(Document understanding data)

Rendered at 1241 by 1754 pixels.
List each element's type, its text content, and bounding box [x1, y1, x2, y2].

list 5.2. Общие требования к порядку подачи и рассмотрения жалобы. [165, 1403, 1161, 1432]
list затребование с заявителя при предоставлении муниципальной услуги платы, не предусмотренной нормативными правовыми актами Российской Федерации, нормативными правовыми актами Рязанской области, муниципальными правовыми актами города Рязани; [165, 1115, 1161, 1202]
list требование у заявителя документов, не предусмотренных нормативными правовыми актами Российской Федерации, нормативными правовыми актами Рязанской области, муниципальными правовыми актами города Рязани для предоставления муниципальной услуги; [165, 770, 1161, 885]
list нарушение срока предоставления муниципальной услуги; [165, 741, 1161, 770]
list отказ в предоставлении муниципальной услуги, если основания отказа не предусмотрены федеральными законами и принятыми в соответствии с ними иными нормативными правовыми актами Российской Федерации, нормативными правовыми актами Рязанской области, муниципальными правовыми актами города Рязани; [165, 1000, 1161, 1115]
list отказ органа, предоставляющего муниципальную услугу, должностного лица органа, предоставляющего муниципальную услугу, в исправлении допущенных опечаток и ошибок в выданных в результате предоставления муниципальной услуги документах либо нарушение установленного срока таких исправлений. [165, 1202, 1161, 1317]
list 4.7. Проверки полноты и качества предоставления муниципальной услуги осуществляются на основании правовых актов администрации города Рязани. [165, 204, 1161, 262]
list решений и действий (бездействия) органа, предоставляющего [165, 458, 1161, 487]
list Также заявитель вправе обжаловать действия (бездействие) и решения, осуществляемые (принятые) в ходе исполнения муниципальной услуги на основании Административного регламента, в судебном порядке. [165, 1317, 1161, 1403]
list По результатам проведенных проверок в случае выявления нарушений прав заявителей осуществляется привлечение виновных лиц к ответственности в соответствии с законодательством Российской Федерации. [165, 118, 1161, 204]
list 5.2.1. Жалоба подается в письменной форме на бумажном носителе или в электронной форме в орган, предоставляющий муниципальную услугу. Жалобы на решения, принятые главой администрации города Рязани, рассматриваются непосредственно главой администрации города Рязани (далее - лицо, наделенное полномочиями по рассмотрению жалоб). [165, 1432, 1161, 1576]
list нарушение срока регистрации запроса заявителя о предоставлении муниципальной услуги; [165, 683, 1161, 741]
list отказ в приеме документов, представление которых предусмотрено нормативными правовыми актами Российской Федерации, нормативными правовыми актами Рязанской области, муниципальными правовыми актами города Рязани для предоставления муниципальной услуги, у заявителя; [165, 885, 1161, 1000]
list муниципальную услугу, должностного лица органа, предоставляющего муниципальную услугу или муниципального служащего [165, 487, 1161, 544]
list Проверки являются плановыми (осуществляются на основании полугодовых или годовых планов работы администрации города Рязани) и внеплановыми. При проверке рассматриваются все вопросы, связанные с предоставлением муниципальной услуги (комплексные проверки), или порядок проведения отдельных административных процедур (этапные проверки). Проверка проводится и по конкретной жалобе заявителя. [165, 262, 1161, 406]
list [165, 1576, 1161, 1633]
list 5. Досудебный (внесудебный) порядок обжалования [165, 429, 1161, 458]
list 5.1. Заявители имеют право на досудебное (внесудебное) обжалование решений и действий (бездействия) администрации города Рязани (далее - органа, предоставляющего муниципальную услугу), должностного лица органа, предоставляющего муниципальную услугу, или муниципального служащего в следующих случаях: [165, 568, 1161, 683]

...

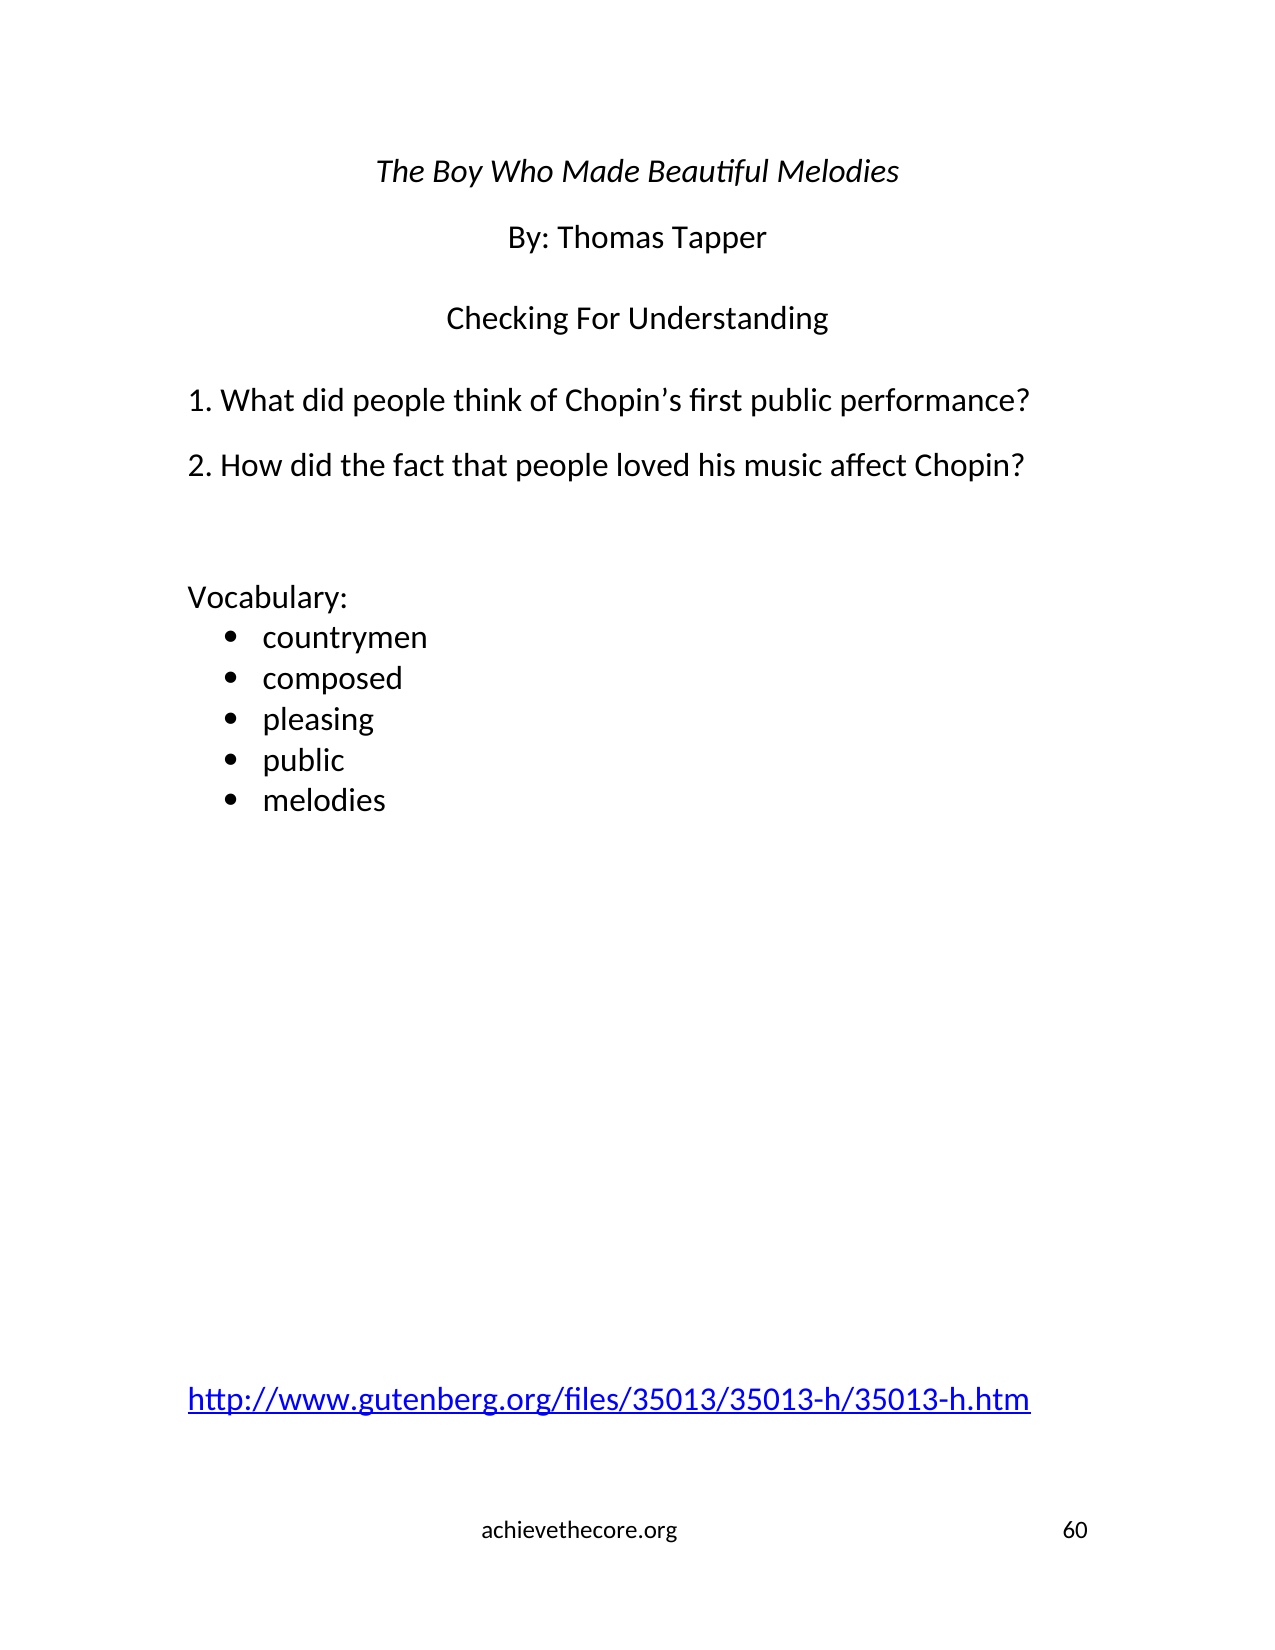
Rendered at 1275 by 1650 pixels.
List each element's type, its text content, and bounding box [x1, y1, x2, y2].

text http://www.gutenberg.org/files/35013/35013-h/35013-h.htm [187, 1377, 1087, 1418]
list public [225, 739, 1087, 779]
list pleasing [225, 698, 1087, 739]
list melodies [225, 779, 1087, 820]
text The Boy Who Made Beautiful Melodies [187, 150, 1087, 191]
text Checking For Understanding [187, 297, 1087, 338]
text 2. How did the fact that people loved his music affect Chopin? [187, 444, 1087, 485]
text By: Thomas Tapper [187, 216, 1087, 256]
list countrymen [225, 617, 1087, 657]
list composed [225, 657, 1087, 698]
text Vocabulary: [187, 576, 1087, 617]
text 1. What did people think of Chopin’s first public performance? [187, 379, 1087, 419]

## WRITTEN TASK
Filter the entries above and return only the lines holding "pixels".

## RESPONSE TO THIS EXERCISE
Rendered at 1241 by 1754 pixels.
Rendered at 1275 by 1650 pixels.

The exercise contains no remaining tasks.